Nombreux sont ceux qui travaillent et qui vivent sous le seuil de la pauvreté. Le nombre de visites dans les banques alimentaires a augmenté de 17 % en 2022 par rapport à 2021 (3 500 personnes de plus). Selon vous, le nombre de personnes démunies continue-t-il d’augmenter? Le visage de la pauvreté a-t-il changé au fil du temps?

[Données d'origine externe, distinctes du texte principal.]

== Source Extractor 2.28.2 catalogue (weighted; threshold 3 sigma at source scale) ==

Oui, il y a plus de démunis qu’avant. Nous ne croyons pas que les banques alimentaires soient la meilleure solution au problème. Il faudrait plutôt augmenter le revenu de ceux qui vivent sous le seuil de la pauvreté et leur fournir du soutien personnalisé. Bien des usagers travaillent, mais leur salaire est si bas qu’ils n’arrivent pas à payer le loyer, le chauffage, l’épicerie, l’essence, la garderie, les médicaments, etc.

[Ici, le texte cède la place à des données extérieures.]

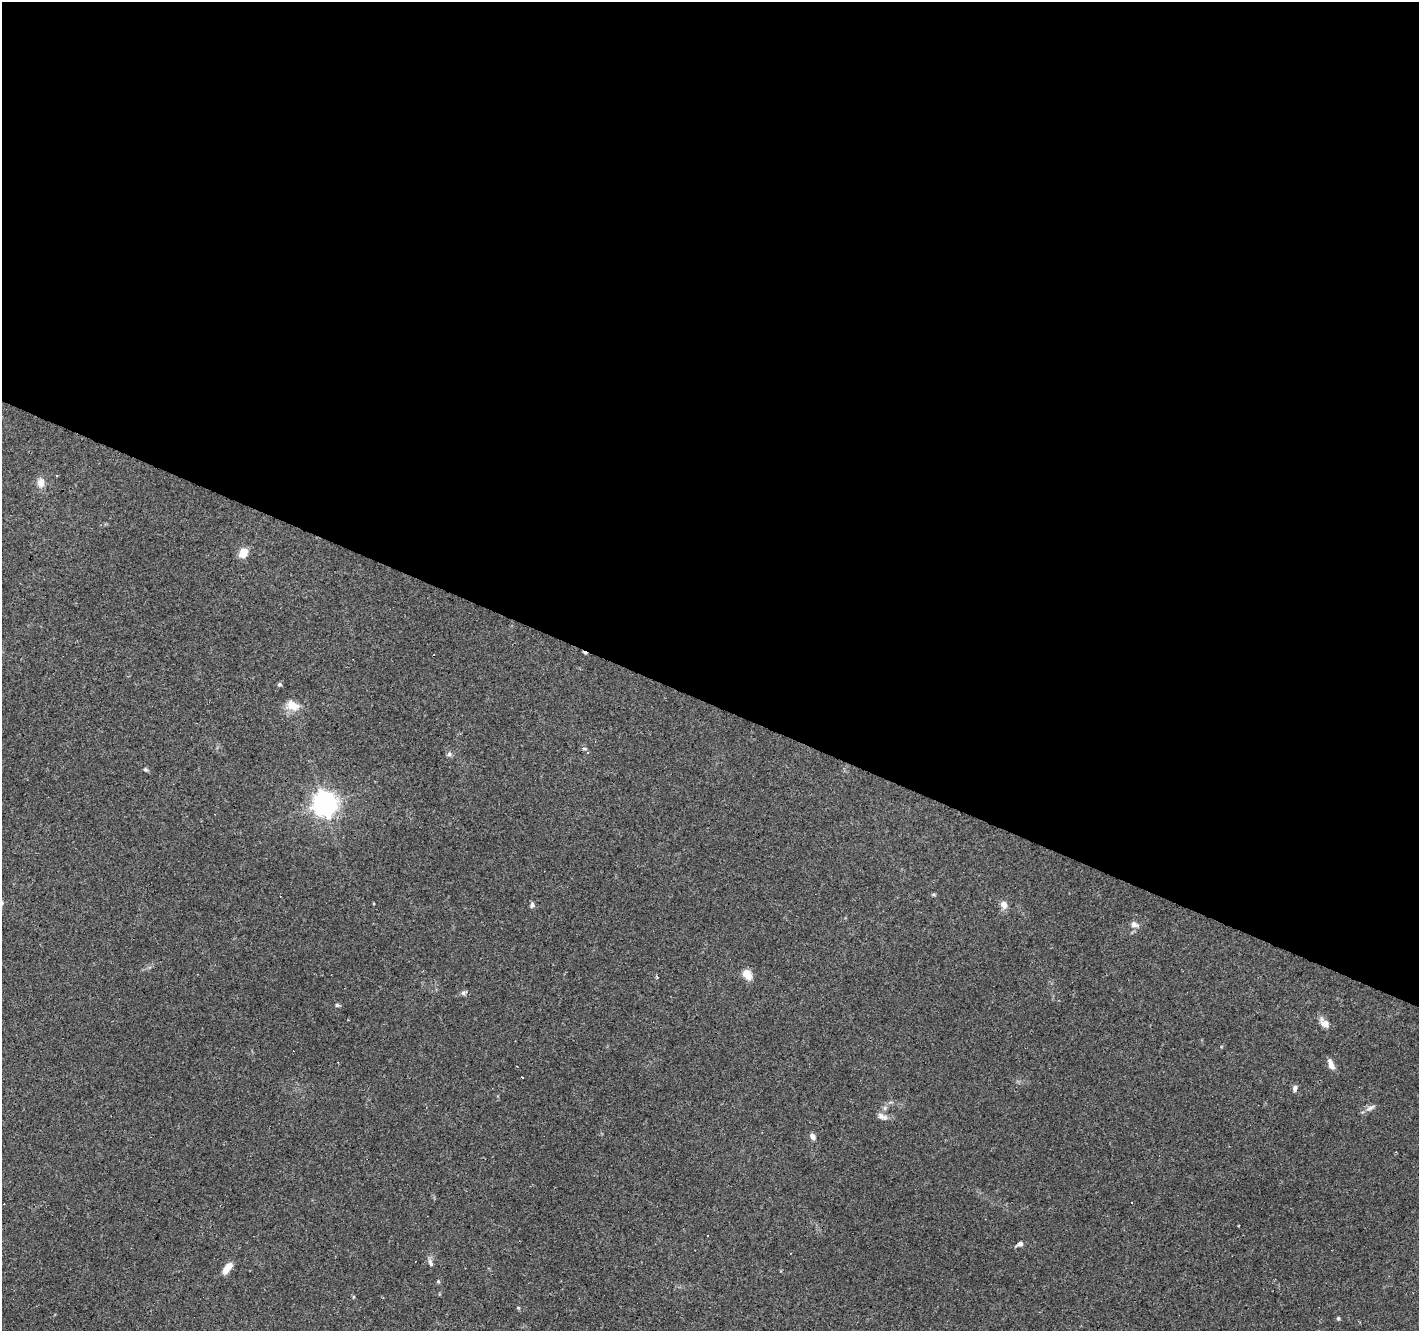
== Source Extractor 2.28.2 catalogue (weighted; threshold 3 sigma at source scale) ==
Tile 3 of 4 x 4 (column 3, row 1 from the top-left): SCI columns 2834-4250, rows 4189-5517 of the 5670 x 5783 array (HDU 1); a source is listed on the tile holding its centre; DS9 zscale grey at full resolution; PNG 1421 x 1333 px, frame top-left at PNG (2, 2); no overlay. Shown black and unused: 53% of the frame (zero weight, under 3 of 4 exposures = <1% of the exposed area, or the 3 px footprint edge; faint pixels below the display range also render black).
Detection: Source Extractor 2.28.2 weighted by HDU 2 'WHT'; one run over the whole footprint, this tile lists its part. Background 0.0903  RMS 0.0053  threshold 0.0239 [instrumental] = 3 sigma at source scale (4.5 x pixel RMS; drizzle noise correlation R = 1.50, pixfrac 1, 0.0396/0.0396 arcsec/px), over >= 5 px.
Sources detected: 34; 5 cosmic-ray / hot-pixel residue — not listed; the other 29 listed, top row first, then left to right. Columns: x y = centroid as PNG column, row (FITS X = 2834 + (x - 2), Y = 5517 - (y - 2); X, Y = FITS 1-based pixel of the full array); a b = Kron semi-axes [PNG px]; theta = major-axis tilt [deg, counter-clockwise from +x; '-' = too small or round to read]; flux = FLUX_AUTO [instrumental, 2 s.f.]
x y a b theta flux
56 476 3 2 - 0.75
41 483 11 9 -89 3.9
243 553 11 8 58 6.5
279 684 5 4 - 1.2
292 705 16 11 -20 7.3
587 752 4 4 - 1
449 754 7 6 - 1.4
146 769 6 5 - 0.89
324 804 8 8 - 460
2 903 6 3 59 0.72
532 905 6 5 - 1.5
1004 905 11 9 -68 3
1134 924 9 7 -22 2.5
747 975 14 9 -55 5
657 976 4 3 - 0.74
464 992 9 6 24 1.3
337 1005 5 5 - 0.83
1325 1024 12 10 -64 3.3
1331 1065 12 6 -68 3.6
522 1077 3 3 - 1.1
1295 1088 9 6 82 1.5
1370 1108 15 5 23 2.1
882 1116 15 7 -24 2.9
813 1136 8 6 -55 2.2
1020 1244 9 5 28 1.8
430 1262 11 6 -65 1.7
227 1268 14 7 54 6.1
438 1281 5 4 - 0.71
1338 1319 5 4 - 0.71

L’aide sociale a été créée pour aider les personnes en fonction de leurs moyens et de leurs besoins. Il faut trouver un équilibre entre les besoins de la personne et ses moyens. Les démunis ont des besoins multiples et leurs moyens sont limités. L’insécurité financière cause un stress qui les désorganise. Ils ont des difficultés fonctionnelles, des difficultés d’adaptation, de compréhension, d’organisation. Le manque de scolarité est un problème pour plusieurs. Maintenant, il y a aussi les nouveaux analphabètes, ceux qui ne savent pas utiliser l’informatique. Les employeurs, le gouvernement, tout le monde s’attend à ce qu’ils puissent avoir accès à internet, mais ça coûte cher et plusieurs n’ont jamais appris à s’en servir. C’est une sérieuse barrière à leur intégration sociale, à l’information et aux services.

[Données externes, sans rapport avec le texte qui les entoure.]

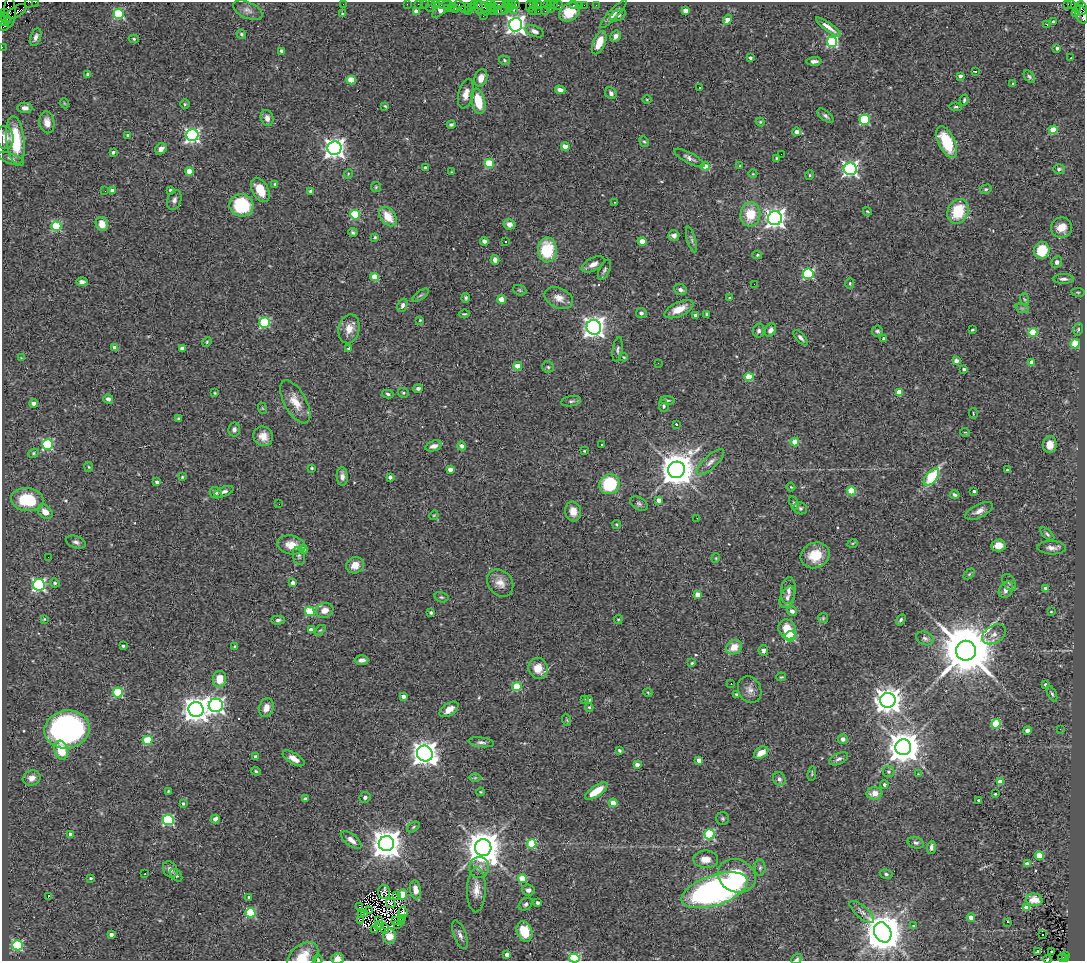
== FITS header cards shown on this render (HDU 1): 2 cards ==
NAXIS1  =                 1083
NAXIS2  =                  959

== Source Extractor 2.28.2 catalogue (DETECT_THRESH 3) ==
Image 1083 x 959 px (HDU 1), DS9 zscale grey, 1 PNG px = 1 image px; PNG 1087 x 963 px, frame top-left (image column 1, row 959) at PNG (2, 2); each listed source drawn as its Kron ellipse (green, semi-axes under 4 px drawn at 4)
Background 1.13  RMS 0.07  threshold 0.209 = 3 sigma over >= 5 px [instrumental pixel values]
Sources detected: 462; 3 with non-positive FLUX_AUTO (blend fragments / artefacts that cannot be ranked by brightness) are neither listed nor drawn; the other 459 listed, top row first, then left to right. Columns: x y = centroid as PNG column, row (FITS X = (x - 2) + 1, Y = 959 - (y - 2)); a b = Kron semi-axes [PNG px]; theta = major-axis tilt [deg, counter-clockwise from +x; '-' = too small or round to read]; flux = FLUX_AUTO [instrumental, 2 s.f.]
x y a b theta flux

Comment le gouvernement pourrait-il mieux soutenir les personnes en situation de pauvreté?
Le système d’aide sociale est de plus en plus informatisé, il n’y a plus de soutien personnel. Le système d’aide gouvernementale s’est détérioré. Il n’est pas adapté aux capacités de ces personnes, qui ont surtout besoin d’un soutien personnel, de quelqu’un qui puisse les aider, les guider, les protéger sans vouloir tout décider pour eux. Les gens ont de la difficulté à avoir accès à de l’aide. Les services se sont appauvris. La situation empire. Les gens ont besoin que quelqu’un les aide à remplir un formulaire, à écrire une lettre, à défendre leurs droits. Je dirais que 50 % de mon travail consiste à écrire pour eux. Je suis ce qu’on appelle un écrivain public. Et comme je ne reçois pas d’aide du gouvernement, j’ai une liberté que je n’aurais pas si j’étais fonctionnaire.
Ça vous donne la possibilité de critiquer certaines politiques du gouvernement, de dénoncer certaines décisions et de soulever des lacunes dans le système. Au nom de tous ceux et de toutes celles que vous défendez depuis si longtemps, un gros merci!
Bernadette Landry milite depuis des décennies contre toutes sortes d’injustices sociales. Elle est membre du Comité régional Dieppe-Moncton de l’Association francophone des aîné·es du Nouveau-Brunswick et de la Coalition du Nouveau-Brunswick sur la santé.